The statement, released on the World Day Against the Death Penalty, comes at a time when support of the death penalty among Americans — including Texans — is declining.
Survey results released Sept. 29 by the Pew Research Center showed that Americans’ support for the death penalty is the lowest it has been in more than four decades. It said only 49 percent of Americans currently favor the death penalty for people convicted of murder. That’s a drop from 56 percent who said in March 2015 that they supported it.
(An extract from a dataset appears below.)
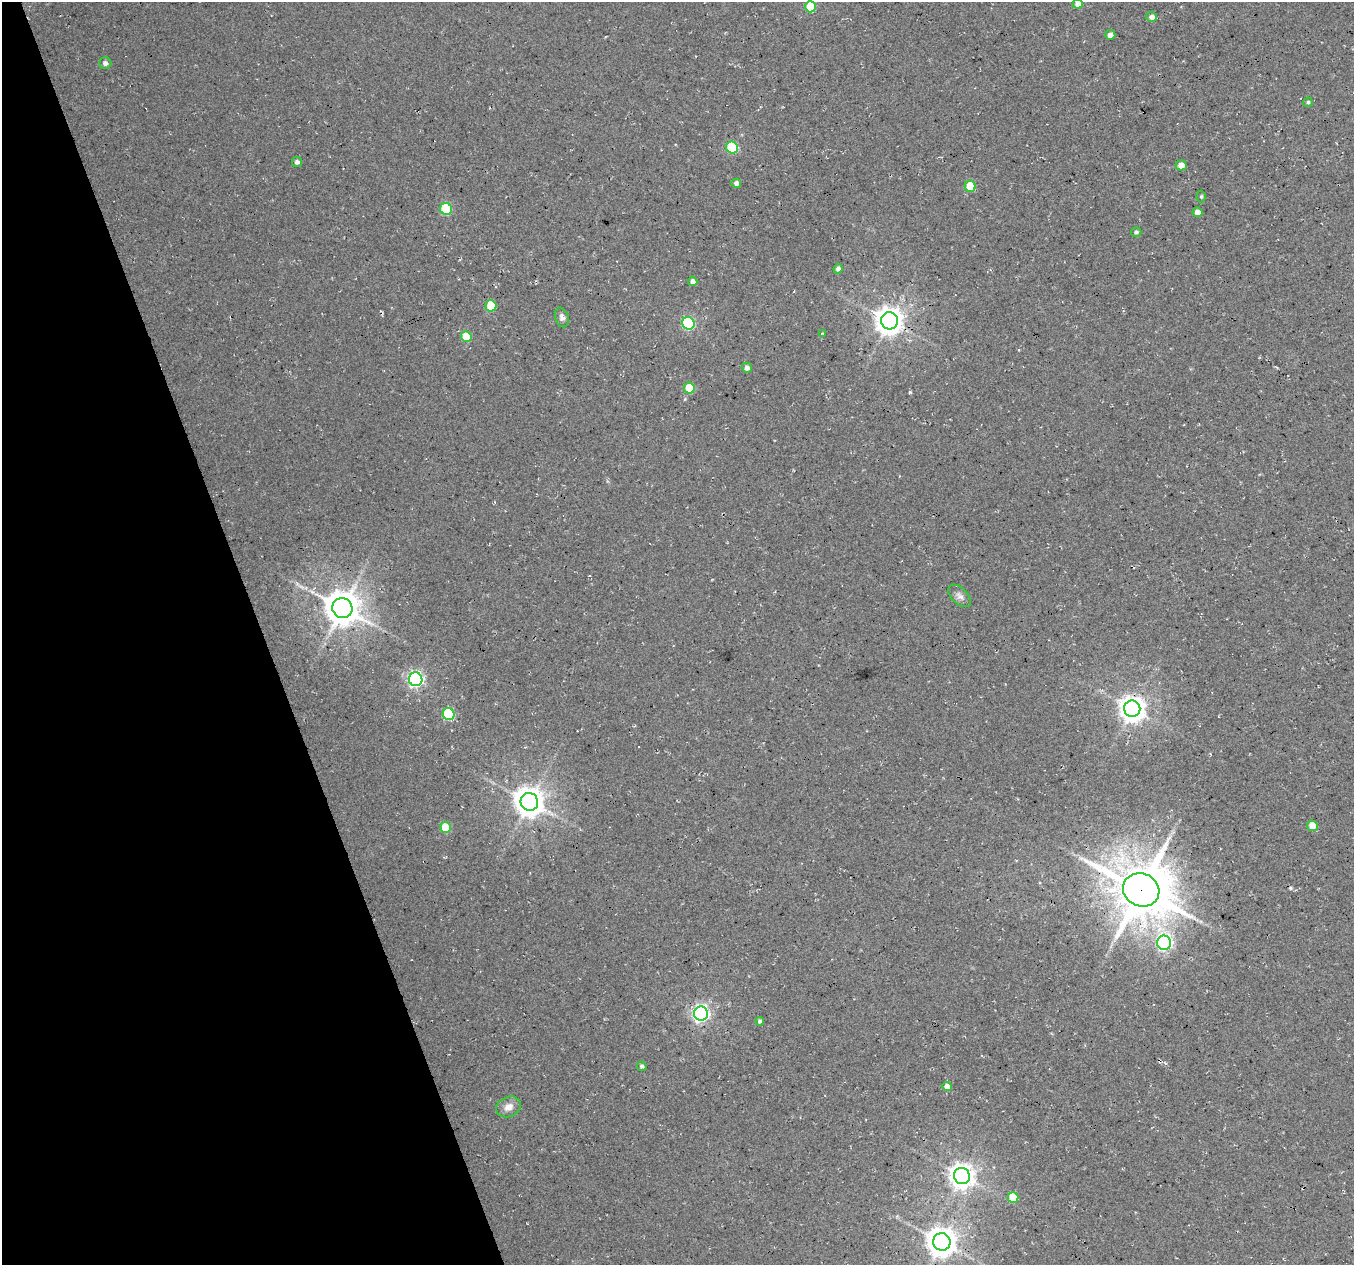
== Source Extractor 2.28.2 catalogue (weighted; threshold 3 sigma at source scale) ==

The new survey shows 42 percent of Americans now oppose the death penalty.
In Texas in 2015, 56 percent of people surveyed said they supported the death penalty for convicted murderers, down from 75 percent in 1993.
The bishops’ statement also served as their annual address to Texas Catholics during Respect Life Month, observed by the U.S. Catholic Church every October.
The month offers Catholics an opportunity to “reflect on the precious gift of life and recommit ourselves to working toward a culture that truly welcomes and protects human life in our society,” the Texas bishops wrote.
“This year we bishops draw particular attention to our consistent call for the abolition of the death penalty in Texas, as we recognize this is undeniably a pro-life issue,” they said.
In their statement, the bishops cited several ways they said carrying out the death penalty inflicts harm:
— Capital punishment “is used disproportionately on the poor, minorities and people with mental disabilities.
— Costs involved in capital punishment cases “are three times” that of cases in which the convicted are sentenced to life imprisonment.
— The “finality of death” does not allow for rehabilitation of prisoners, nor does it provide “consolation for victims’ families.”
— Studies have shown that states have executed innocent people and that crime rates are not affected by a state’s use of the death penalty.
“The death penalty negatively influences our children’s moral formation and our culture as it fails to allow for mercy and redemption,” the bishops said.
“Our call to abolish the death penalty is not a call to deny justice,” they wrote. “On the contrary, it is a call to the whole community to recognize that the death penalty does not fulfill justice, nor does it console the inconsolable.”
A news release said the Texas Catholic Conference, which is the bishops’ public policy arm, will be working in the upcoming session of the Texas Legislature to improve the rights of jurors serving in death penalty sentencing cases.
According to Jennifer Carr Allmon, the conference’s executive director, Texas law “is intentionally misleading as it requires judges and attorneys to lie to jurors about the level of unanimity required for a death sentence.”
“While we will continue our efforts to end the use of the death penalty in Texas, this legislation will at least improve the fairness of the current system,” she said in a statement.
Fewer Texas juries are giving death sentences than at any time in the past two decades, the Catholic conference said. Texas’s highest court for criminal cases — the Texas Court of Criminal Appeals — has granted a high number of reprieves over the past two years, it said, because of concerns “about the fairness and accuracy of death penalty convictions.”
Texas has the highest rate of executions of any state. This year, the state will carry out its lowest number of executions since 1996.